O ACNUR identificou que pelo menos 10% da população de refugiados sírios atualmente em países terceiros de acolhimento – o equivalente a 450 mil pessoas – se encontram em situações de extrema vulnerabilidade e em necessidade urgente de reinstalação em outras nações fora da região. O ACNUR considera as mulheres e raparigas em risco entre aqueles que preenchem o critério de refugiados “mais vulneráveis”.
A Anistia Internacional insta a comunidade internacional a aumentar o número de vagas de reinstalação e a providenciar outras vias seguras aos refugiados da Síria para fora da região.
Além destas medidas, a comunidade internacional deve também aumentar significativamente a assistência financeira e usar a conferência de doadores desta semana para assumir o compromisso de dar resposta aos pedidos de fundos da ONU que são necessários para dar assistência à crise da Síria para 2016 e 2017.

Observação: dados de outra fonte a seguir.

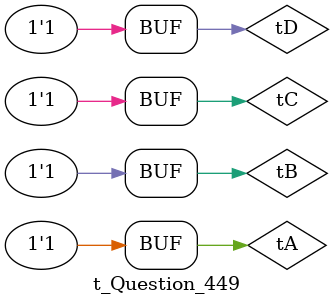
<source format=v>
module Question_449(F1, F2, A, B, C, D);
output F1;
output F2;
input A, B, C, D;
wire T1, T2, T3, T4, n1Out, n2Out, n3Out;

//Set up prims
not n1(n1Out, B);
and a1(T1, n1Out, C);
or o1(T3, T1, A);
not n2(n2Out, A);
and a2(T2, n2Out, B);
not n3(n3Out, D);
xor x1(T4, T2, D);
or o2(F1, T4, T3);
or o3(F2, T2, n3Out);

endmodule       
 
module t_Question_449;
reg tA,tB,tC,tD;
wire tF1, tF2;

Question_449 tM(tF1, tF2, tA, tB, tC, tD);

initial 
	begin 
	    tA = 0; tB = 0; tC = 0; tD = 0;
	#10 tA = 0; tB = 0; tC = 0; tD = 1;	
   	#10 tA = 0; tB = 0; tC = 1; tD = 0;
	#10 tA = 0; tB = 0; tC = 1; tD = 1;
        #10 tA = 0; tB = 1; tC = 0; tD = 0;
	#10 tA = 0; tB = 1; tC = 0; tD = 1;
        #10 tA = 0; tB = 1; tC = 1; tD = 0;
        #10 tA = 0; tB = 1; tC = 1; tD = 1;
        #10 tA = 1; tB = 0; tC = 0; tD = 0;
	#10 tA = 1; tB = 0; tC = 0; tD = 1;
        #10 tA = 1; tB = 0; tC = 1; tD = 0;
        #10 tA = 1; tB = 0; tC = 1; tD = 1;
        #10 tA = 1; tB = 1; tC = 0; tD = 0;
        #10 tA = 1; tB = 1; tC = 0; tD = 1;
        #10 tA = 1; tB = 1; tC = 1; tD = 0;
        #10 tA = 1; tB = 1; tC = 1; tD = 1;
	end

initial 
	begin 
	$monitor("F1 = %b F2 = %b A = %b B = %b	C = %b D = %b ", tF1, tF2, tA, tB, tC, tD);
	end
endmodule

</source>
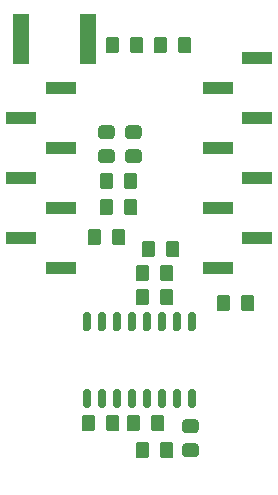
<source format=gbr>
%TF.GenerationSoftware,KiCad,Pcbnew,(5.1.10)-1*%
%TF.CreationDate,2022-02-17T21:59:24+01:00*%
%TF.ProjectId,TinyLora102,54696e79-4c6f-4726-9131-30322e6b6963,rev?*%
%TF.SameCoordinates,Original*%
%TF.FileFunction,Paste,Bot*%
%TF.FilePolarity,Positive*%
%FSLAX46Y46*%
G04 Gerber Fmt 4.6, Leading zero omitted, Abs format (unit mm)*
G04 Created by KiCad (PCBNEW (5.1.10)-1) date 2022-02-17 21:59:24*
%MOMM*%
%LPD*%
G01*
G04 APERTURE LIST*
%ADD10R,1.350000X4.200000*%
%ADD11R,2.510000X1.000000*%
G04 APERTURE END LIST*
D10*
%TO.C,AE1*%
X101075000Y-101016000D03*
X106725000Y-101016000D03*
%TD*%
%TO.C,D6*%
G36*
G01*
X109358000Y-101073999D02*
X109358000Y-101974001D01*
G75*
G02*
X109108001Y-102224000I-249999J0D01*
G01*
X108457999Y-102224000D01*
G75*
G02*
X108208000Y-101974001I0J249999D01*
G01*
X108208000Y-101073999D01*
G75*
G02*
X108457999Y-100824000I249999J0D01*
G01*
X109108001Y-100824000D01*
G75*
G02*
X109358000Y-101073999I0J-249999D01*
G01*
G37*
G36*
G01*
X111408000Y-101073999D02*
X111408000Y-101974001D01*
G75*
G02*
X111158001Y-102224000I-249999J0D01*
G01*
X110507999Y-102224000D01*
G75*
G02*
X110258000Y-101974001I0J249999D01*
G01*
X110258000Y-101073999D01*
G75*
G02*
X110507999Y-100824000I249999J0D01*
G01*
X111158001Y-100824000D01*
G75*
G02*
X111408000Y-101073999I0J-249999D01*
G01*
G37*
%TD*%
%TO.C,R8*%
G36*
G01*
X113422000Y-101073999D02*
X113422000Y-101974001D01*
G75*
G02*
X113172001Y-102224000I-249999J0D01*
G01*
X112521999Y-102224000D01*
G75*
G02*
X112272000Y-101974001I0J249999D01*
G01*
X112272000Y-101073999D01*
G75*
G02*
X112521999Y-100824000I249999J0D01*
G01*
X113172001Y-100824000D01*
G75*
G02*
X113422000Y-101073999I0J-249999D01*
G01*
G37*
G36*
G01*
X115472000Y-101073999D02*
X115472000Y-101974001D01*
G75*
G02*
X115222001Y-102224000I-249999J0D01*
G01*
X114571999Y-102224000D01*
G75*
G02*
X114322000Y-101974001I0J249999D01*
G01*
X114322000Y-101073999D01*
G75*
G02*
X114571999Y-100824000I249999J0D01*
G01*
X115222001Y-100824000D01*
G75*
G02*
X115472000Y-101073999I0J-249999D01*
G01*
G37*
%TD*%
%TO.C,PAM8403*%
G36*
G01*
X106483000Y-130644000D02*
X106783000Y-130644000D01*
G75*
G02*
X106933000Y-130794000I0J-150000D01*
G01*
X106933000Y-132094000D01*
G75*
G02*
X106783000Y-132244000I-150000J0D01*
G01*
X106483000Y-132244000D01*
G75*
G02*
X106333000Y-132094000I0J150000D01*
G01*
X106333000Y-130794000D01*
G75*
G02*
X106483000Y-130644000I150000J0D01*
G01*
G37*
G36*
G01*
X107753000Y-130644000D02*
X108053000Y-130644000D01*
G75*
G02*
X108203000Y-130794000I0J-150000D01*
G01*
X108203000Y-132094000D01*
G75*
G02*
X108053000Y-132244000I-150000J0D01*
G01*
X107753000Y-132244000D01*
G75*
G02*
X107603000Y-132094000I0J150000D01*
G01*
X107603000Y-130794000D01*
G75*
G02*
X107753000Y-130644000I150000J0D01*
G01*
G37*
G36*
G01*
X109023000Y-130644000D02*
X109323000Y-130644000D01*
G75*
G02*
X109473000Y-130794000I0J-150000D01*
G01*
X109473000Y-132094000D01*
G75*
G02*
X109323000Y-132244000I-150000J0D01*
G01*
X109023000Y-132244000D01*
G75*
G02*
X108873000Y-132094000I0J150000D01*
G01*
X108873000Y-130794000D01*
G75*
G02*
X109023000Y-130644000I150000J0D01*
G01*
G37*
G36*
G01*
X110293000Y-130644000D02*
X110593000Y-130644000D01*
G75*
G02*
X110743000Y-130794000I0J-150000D01*
G01*
X110743000Y-132094000D01*
G75*
G02*
X110593000Y-132244000I-150000J0D01*
G01*
X110293000Y-132244000D01*
G75*
G02*
X110143000Y-132094000I0J150000D01*
G01*
X110143000Y-130794000D01*
G75*
G02*
X110293000Y-130644000I150000J0D01*
G01*
G37*
G36*
G01*
X111563000Y-130644000D02*
X111863000Y-130644000D01*
G75*
G02*
X112013000Y-130794000I0J-150000D01*
G01*
X112013000Y-132094000D01*
G75*
G02*
X111863000Y-132244000I-150000J0D01*
G01*
X111563000Y-132244000D01*
G75*
G02*
X111413000Y-132094000I0J150000D01*
G01*
X111413000Y-130794000D01*
G75*
G02*
X111563000Y-130644000I150000J0D01*
G01*
G37*
G36*
G01*
X112833000Y-130644000D02*
X113133000Y-130644000D01*
G75*
G02*
X113283000Y-130794000I0J-150000D01*
G01*
X113283000Y-132094000D01*
G75*
G02*
X113133000Y-132244000I-150000J0D01*
G01*
X112833000Y-132244000D01*
G75*
G02*
X112683000Y-132094000I0J150000D01*
G01*
X112683000Y-130794000D01*
G75*
G02*
X112833000Y-130644000I150000J0D01*
G01*
G37*
G36*
G01*
X114103000Y-130644000D02*
X114403000Y-130644000D01*
G75*
G02*
X114553000Y-130794000I0J-150000D01*
G01*
X114553000Y-132094000D01*
G75*
G02*
X114403000Y-132244000I-150000J0D01*
G01*
X114103000Y-132244000D01*
G75*
G02*
X113953000Y-132094000I0J150000D01*
G01*
X113953000Y-130794000D01*
G75*
G02*
X114103000Y-130644000I150000J0D01*
G01*
G37*
G36*
G01*
X115373000Y-130644000D02*
X115673000Y-130644000D01*
G75*
G02*
X115823000Y-130794000I0J-150000D01*
G01*
X115823000Y-132094000D01*
G75*
G02*
X115673000Y-132244000I-150000J0D01*
G01*
X115373000Y-132244000D01*
G75*
G02*
X115223000Y-132094000I0J150000D01*
G01*
X115223000Y-130794000D01*
G75*
G02*
X115373000Y-130644000I150000J0D01*
G01*
G37*
G36*
G01*
X115373000Y-124144000D02*
X115673000Y-124144000D01*
G75*
G02*
X115823000Y-124294000I0J-150000D01*
G01*
X115823000Y-125594000D01*
G75*
G02*
X115673000Y-125744000I-150000J0D01*
G01*
X115373000Y-125744000D01*
G75*
G02*
X115223000Y-125594000I0J150000D01*
G01*
X115223000Y-124294000D01*
G75*
G02*
X115373000Y-124144000I150000J0D01*
G01*
G37*
G36*
G01*
X114103000Y-124144000D02*
X114403000Y-124144000D01*
G75*
G02*
X114553000Y-124294000I0J-150000D01*
G01*
X114553000Y-125594000D01*
G75*
G02*
X114403000Y-125744000I-150000J0D01*
G01*
X114103000Y-125744000D01*
G75*
G02*
X113953000Y-125594000I0J150000D01*
G01*
X113953000Y-124294000D01*
G75*
G02*
X114103000Y-124144000I150000J0D01*
G01*
G37*
G36*
G01*
X112833000Y-124144000D02*
X113133000Y-124144000D01*
G75*
G02*
X113283000Y-124294000I0J-150000D01*
G01*
X113283000Y-125594000D01*
G75*
G02*
X113133000Y-125744000I-150000J0D01*
G01*
X112833000Y-125744000D01*
G75*
G02*
X112683000Y-125594000I0J150000D01*
G01*
X112683000Y-124294000D01*
G75*
G02*
X112833000Y-124144000I150000J0D01*
G01*
G37*
G36*
G01*
X111563000Y-124144000D02*
X111863000Y-124144000D01*
G75*
G02*
X112013000Y-124294000I0J-150000D01*
G01*
X112013000Y-125594000D01*
G75*
G02*
X111863000Y-125744000I-150000J0D01*
G01*
X111563000Y-125744000D01*
G75*
G02*
X111413000Y-125594000I0J150000D01*
G01*
X111413000Y-124294000D01*
G75*
G02*
X111563000Y-124144000I150000J0D01*
G01*
G37*
G36*
G01*
X110293000Y-124144000D02*
X110593000Y-124144000D01*
G75*
G02*
X110743000Y-124294000I0J-150000D01*
G01*
X110743000Y-125594000D01*
G75*
G02*
X110593000Y-125744000I-150000J0D01*
G01*
X110293000Y-125744000D01*
G75*
G02*
X110143000Y-125594000I0J150000D01*
G01*
X110143000Y-124294000D01*
G75*
G02*
X110293000Y-124144000I150000J0D01*
G01*
G37*
G36*
G01*
X109023000Y-124144000D02*
X109323000Y-124144000D01*
G75*
G02*
X109473000Y-124294000I0J-150000D01*
G01*
X109473000Y-125594000D01*
G75*
G02*
X109323000Y-125744000I-150000J0D01*
G01*
X109023000Y-125744000D01*
G75*
G02*
X108873000Y-125594000I0J150000D01*
G01*
X108873000Y-124294000D01*
G75*
G02*
X109023000Y-124144000I150000J0D01*
G01*
G37*
G36*
G01*
X107753000Y-124144000D02*
X108053000Y-124144000D01*
G75*
G02*
X108203000Y-124294000I0J-150000D01*
G01*
X108203000Y-125594000D01*
G75*
G02*
X108053000Y-125744000I-150000J0D01*
G01*
X107753000Y-125744000D01*
G75*
G02*
X107603000Y-125594000I0J150000D01*
G01*
X107603000Y-124294000D01*
G75*
G02*
X107753000Y-124144000I150000J0D01*
G01*
G37*
G36*
G01*
X106483000Y-124144000D02*
X106783000Y-124144000D01*
G75*
G02*
X106933000Y-124294000I0J-150000D01*
G01*
X106933000Y-125594000D01*
G75*
G02*
X106783000Y-125744000I-150000J0D01*
G01*
X106483000Y-125744000D01*
G75*
G02*
X106333000Y-125594000I0J150000D01*
G01*
X106333000Y-124294000D01*
G75*
G02*
X106483000Y-124144000I150000J0D01*
G01*
G37*
%TD*%
%TO.C,R7*%
G36*
G01*
X111898000Y-122409999D02*
X111898000Y-123310001D01*
G75*
G02*
X111648001Y-123560000I-249999J0D01*
G01*
X110997999Y-123560000D01*
G75*
G02*
X110748000Y-123310001I0J249999D01*
G01*
X110748000Y-122409999D01*
G75*
G02*
X110997999Y-122160000I249999J0D01*
G01*
X111648001Y-122160000D01*
G75*
G02*
X111898000Y-122409999I0J-249999D01*
G01*
G37*
G36*
G01*
X113948000Y-122409999D02*
X113948000Y-123310001D01*
G75*
G02*
X113698001Y-123560000I-249999J0D01*
G01*
X113047999Y-123560000D01*
G75*
G02*
X112798000Y-123310001I0J249999D01*
G01*
X112798000Y-122409999D01*
G75*
G02*
X113047999Y-122160000I249999J0D01*
G01*
X113698001Y-122160000D01*
G75*
G02*
X113948000Y-122409999I0J-249999D01*
G01*
G37*
%TD*%
%TO.C,R6*%
G36*
G01*
X111136000Y-133077999D02*
X111136000Y-133978001D01*
G75*
G02*
X110886001Y-134228000I-249999J0D01*
G01*
X110235999Y-134228000D01*
G75*
G02*
X109986000Y-133978001I0J249999D01*
G01*
X109986000Y-133077999D01*
G75*
G02*
X110235999Y-132828000I249999J0D01*
G01*
X110886001Y-132828000D01*
G75*
G02*
X111136000Y-133077999I0J-249999D01*
G01*
G37*
G36*
G01*
X113186000Y-133077999D02*
X113186000Y-133978001D01*
G75*
G02*
X112936001Y-134228000I-249999J0D01*
G01*
X112285999Y-134228000D01*
G75*
G02*
X112036000Y-133978001I0J249999D01*
G01*
X112036000Y-133077999D01*
G75*
G02*
X112285999Y-132828000I249999J0D01*
G01*
X112936001Y-132828000D01*
G75*
G02*
X113186000Y-133077999I0J-249999D01*
G01*
G37*
%TD*%
%TO.C,R5*%
G36*
G01*
X114945999Y-135248000D02*
X115846001Y-135248000D01*
G75*
G02*
X116096000Y-135497999I0J-249999D01*
G01*
X116096000Y-136148001D01*
G75*
G02*
X115846001Y-136398000I-249999J0D01*
G01*
X114945999Y-136398000D01*
G75*
G02*
X114696000Y-136148001I0J249999D01*
G01*
X114696000Y-135497999D01*
G75*
G02*
X114945999Y-135248000I249999J0D01*
G01*
G37*
G36*
G01*
X114945999Y-133198000D02*
X115846001Y-133198000D01*
G75*
G02*
X116096000Y-133447999I0J-249999D01*
G01*
X116096000Y-134098001D01*
G75*
G02*
X115846001Y-134348000I-249999J0D01*
G01*
X114945999Y-134348000D01*
G75*
G02*
X114696000Y-134098001I0J249999D01*
G01*
X114696000Y-133447999D01*
G75*
G02*
X114945999Y-133198000I249999J0D01*
G01*
G37*
%TD*%
%TO.C,R1*%
G36*
G01*
X113306000Y-119246001D02*
X113306000Y-118345999D01*
G75*
G02*
X113555999Y-118096000I249999J0D01*
G01*
X114206001Y-118096000D01*
G75*
G02*
X114456000Y-118345999I0J-249999D01*
G01*
X114456000Y-119246001D01*
G75*
G02*
X114206001Y-119496000I-249999J0D01*
G01*
X113555999Y-119496000D01*
G75*
G02*
X113306000Y-119246001I0J249999D01*
G01*
G37*
G36*
G01*
X111256000Y-119246001D02*
X111256000Y-118345999D01*
G75*
G02*
X111505999Y-118096000I249999J0D01*
G01*
X112156001Y-118096000D01*
G75*
G02*
X112406000Y-118345999I0J-249999D01*
G01*
X112406000Y-119246001D01*
G75*
G02*
X112156001Y-119496000I-249999J0D01*
G01*
X111505999Y-119496000D01*
G75*
G02*
X111256000Y-119246001I0J249999D01*
G01*
G37*
%TD*%
%TO.C,C7*%
G36*
G01*
X112798000Y-121278001D02*
X112798000Y-120377999D01*
G75*
G02*
X113047999Y-120128000I249999J0D01*
G01*
X113698001Y-120128000D01*
G75*
G02*
X113948000Y-120377999I0J-249999D01*
G01*
X113948000Y-121278001D01*
G75*
G02*
X113698001Y-121528000I-249999J0D01*
G01*
X113047999Y-121528000D01*
G75*
G02*
X112798000Y-121278001I0J249999D01*
G01*
G37*
G36*
G01*
X110748000Y-121278001D02*
X110748000Y-120377999D01*
G75*
G02*
X110997999Y-120128000I249999J0D01*
G01*
X111648001Y-120128000D01*
G75*
G02*
X111898000Y-120377999I0J-249999D01*
G01*
X111898000Y-121278001D01*
G75*
G02*
X111648001Y-121528000I-249999J0D01*
G01*
X110997999Y-121528000D01*
G75*
G02*
X110748000Y-121278001I0J249999D01*
G01*
G37*
%TD*%
%TO.C,C6*%
G36*
G01*
X107326000Y-133077999D02*
X107326000Y-133978001D01*
G75*
G02*
X107076001Y-134228000I-249999J0D01*
G01*
X106425999Y-134228000D01*
G75*
G02*
X106176000Y-133978001I0J249999D01*
G01*
X106176000Y-133077999D01*
G75*
G02*
X106425999Y-132828000I249999J0D01*
G01*
X107076001Y-132828000D01*
G75*
G02*
X107326000Y-133077999I0J-249999D01*
G01*
G37*
G36*
G01*
X109376000Y-133077999D02*
X109376000Y-133978001D01*
G75*
G02*
X109126001Y-134228000I-249999J0D01*
G01*
X108475999Y-134228000D01*
G75*
G02*
X108226000Y-133978001I0J249999D01*
G01*
X108226000Y-133077999D01*
G75*
G02*
X108475999Y-132828000I249999J0D01*
G01*
X109126001Y-132828000D01*
G75*
G02*
X109376000Y-133077999I0J-249999D01*
G01*
G37*
%TD*%
%TO.C,C5*%
G36*
G01*
X119656000Y-123818001D02*
X119656000Y-122917999D01*
G75*
G02*
X119905999Y-122668000I249999J0D01*
G01*
X120556001Y-122668000D01*
G75*
G02*
X120806000Y-122917999I0J-249999D01*
G01*
X120806000Y-123818001D01*
G75*
G02*
X120556001Y-124068000I-249999J0D01*
G01*
X119905999Y-124068000D01*
G75*
G02*
X119656000Y-123818001I0J249999D01*
G01*
G37*
G36*
G01*
X117606000Y-123818001D02*
X117606000Y-122917999D01*
G75*
G02*
X117855999Y-122668000I249999J0D01*
G01*
X118506001Y-122668000D01*
G75*
G02*
X118756000Y-122917999I0J-249999D01*
G01*
X118756000Y-123818001D01*
G75*
G02*
X118506001Y-124068000I-249999J0D01*
G01*
X117855999Y-124068000D01*
G75*
G02*
X117606000Y-123818001I0J249999D01*
G01*
G37*
%TD*%
%TO.C,C4*%
G36*
G01*
X112798000Y-136264001D02*
X112798000Y-135363999D01*
G75*
G02*
X113047999Y-135114000I249999J0D01*
G01*
X113698001Y-135114000D01*
G75*
G02*
X113948000Y-135363999I0J-249999D01*
G01*
X113948000Y-136264001D01*
G75*
G02*
X113698001Y-136514000I-249999J0D01*
G01*
X113047999Y-136514000D01*
G75*
G02*
X112798000Y-136264001I0J249999D01*
G01*
G37*
G36*
G01*
X110748000Y-136264001D02*
X110748000Y-135363999D01*
G75*
G02*
X110997999Y-135114000I249999J0D01*
G01*
X111648001Y-135114000D01*
G75*
G02*
X111898000Y-135363999I0J-249999D01*
G01*
X111898000Y-136264001D01*
G75*
G02*
X111648001Y-136514000I-249999J0D01*
G01*
X110997999Y-136514000D01*
G75*
G02*
X110748000Y-136264001I0J249999D01*
G01*
G37*
%TD*%
%TO.C,C3*%
G36*
G01*
X107834000Y-117329999D02*
X107834000Y-118230001D01*
G75*
G02*
X107584001Y-118480000I-249999J0D01*
G01*
X106933999Y-118480000D01*
G75*
G02*
X106684000Y-118230001I0J249999D01*
G01*
X106684000Y-117329999D01*
G75*
G02*
X106933999Y-117080000I249999J0D01*
G01*
X107584001Y-117080000D01*
G75*
G02*
X107834000Y-117329999I0J-249999D01*
G01*
G37*
G36*
G01*
X109884000Y-117329999D02*
X109884000Y-118230001D01*
G75*
G02*
X109634001Y-118480000I-249999J0D01*
G01*
X108983999Y-118480000D01*
G75*
G02*
X108734000Y-118230001I0J249999D01*
G01*
X108734000Y-117329999D01*
G75*
G02*
X108983999Y-117080000I249999J0D01*
G01*
X109634001Y-117080000D01*
G75*
G02*
X109884000Y-117329999I0J-249999D01*
G01*
G37*
%TD*%
%TO.C,R4*%
G36*
G01*
X110119999Y-110356000D02*
X111020001Y-110356000D01*
G75*
G02*
X111270000Y-110605999I0J-249999D01*
G01*
X111270000Y-111256001D01*
G75*
G02*
X111020001Y-111506000I-249999J0D01*
G01*
X110119999Y-111506000D01*
G75*
G02*
X109870000Y-111256001I0J249999D01*
G01*
X109870000Y-110605999D01*
G75*
G02*
X110119999Y-110356000I249999J0D01*
G01*
G37*
G36*
G01*
X110119999Y-108306000D02*
X111020001Y-108306000D01*
G75*
G02*
X111270000Y-108555999I0J-249999D01*
G01*
X111270000Y-109206001D01*
G75*
G02*
X111020001Y-109456000I-249999J0D01*
G01*
X110119999Y-109456000D01*
G75*
G02*
X109870000Y-109206001I0J249999D01*
G01*
X109870000Y-108555999D01*
G75*
G02*
X110119999Y-108306000I249999J0D01*
G01*
G37*
%TD*%
%TO.C,R3*%
G36*
G01*
X108734001Y-109456000D02*
X107833999Y-109456000D01*
G75*
G02*
X107584000Y-109206001I0J249999D01*
G01*
X107584000Y-108555999D01*
G75*
G02*
X107833999Y-108306000I249999J0D01*
G01*
X108734001Y-108306000D01*
G75*
G02*
X108984000Y-108555999I0J-249999D01*
G01*
X108984000Y-109206001D01*
G75*
G02*
X108734001Y-109456000I-249999J0D01*
G01*
G37*
G36*
G01*
X108734001Y-111506000D02*
X107833999Y-111506000D01*
G75*
G02*
X107584000Y-111256001I0J249999D01*
G01*
X107584000Y-110605999D01*
G75*
G02*
X107833999Y-110356000I249999J0D01*
G01*
X108734001Y-110356000D01*
G75*
G02*
X108984000Y-110605999I0J-249999D01*
G01*
X108984000Y-111256001D01*
G75*
G02*
X108734001Y-111506000I-249999J0D01*
G01*
G37*
%TD*%
D11*
%TO.C,J4*%
X117705000Y-120370000D03*
X117705000Y-115290000D03*
X117705000Y-110210000D03*
X117705000Y-105130000D03*
X121015000Y-117830000D03*
X121015000Y-112750000D03*
X121015000Y-107670000D03*
X121015000Y-102590000D03*
%TD*%
%TO.C,J3*%
X101085000Y-117856000D03*
X101085000Y-112776000D03*
X101085000Y-107696000D03*
X104395000Y-120396000D03*
X104395000Y-115316000D03*
X104395000Y-110236000D03*
X104395000Y-105156000D03*
%TD*%
%TO.C,C2*%
G36*
G01*
X109750000Y-115690001D02*
X109750000Y-114789999D01*
G75*
G02*
X109999999Y-114540000I249999J0D01*
G01*
X110650001Y-114540000D01*
G75*
G02*
X110900000Y-114789999I0J-249999D01*
G01*
X110900000Y-115690001D01*
G75*
G02*
X110650001Y-115940000I-249999J0D01*
G01*
X109999999Y-115940000D01*
G75*
G02*
X109750000Y-115690001I0J249999D01*
G01*
G37*
G36*
G01*
X107700000Y-115690001D02*
X107700000Y-114789999D01*
G75*
G02*
X107949999Y-114540000I249999J0D01*
G01*
X108600001Y-114540000D01*
G75*
G02*
X108850000Y-114789999I0J-249999D01*
G01*
X108850000Y-115690001D01*
G75*
G02*
X108600001Y-115940000I-249999J0D01*
G01*
X107949999Y-115940000D01*
G75*
G02*
X107700000Y-115690001I0J249999D01*
G01*
G37*
%TD*%
%TO.C,C1*%
G36*
G01*
X108850000Y-112579999D02*
X108850000Y-113480001D01*
G75*
G02*
X108600001Y-113730000I-249999J0D01*
G01*
X107949999Y-113730000D01*
G75*
G02*
X107700000Y-113480001I0J249999D01*
G01*
X107700000Y-112579999D01*
G75*
G02*
X107949999Y-112330000I249999J0D01*
G01*
X108600001Y-112330000D01*
G75*
G02*
X108850000Y-112579999I0J-249999D01*
G01*
G37*
G36*
G01*
X110900000Y-112579999D02*
X110900000Y-113480001D01*
G75*
G02*
X110650001Y-113730000I-249999J0D01*
G01*
X109999999Y-113730000D01*
G75*
G02*
X109750000Y-113480001I0J249999D01*
G01*
X109750000Y-112579999D01*
G75*
G02*
X109999999Y-112330000I249999J0D01*
G01*
X110650001Y-112330000D01*
G75*
G02*
X110900000Y-112579999I0J-249999D01*
G01*
G37*
%TD*%
M02*

</source>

“Os países mais ricos do mundo, da União Europeia, incluindo o Reino Unido, aos estados do Golfo [Pérsico] e aos Estados Unidos, entre outros, têm de fazer muito mais para aliviar a crise. Além de intensificarem o apoio humanitário a quem está na Síria e aos refugiados na região, têm também de se oferecer para partilhar a responsabilidade pela crise reinstalando mais refugiados. E tem ainda de trabalhar com os países anfitriões como o Líbano para remover as barreiras ao registo legal de refugiados e ao acesso a serviços cruciais, assim como ajudar a garantir que todos os refugiados, incluindo as mulheres em risco, não são alvo de abusos”, remata Kathryn Ramsay.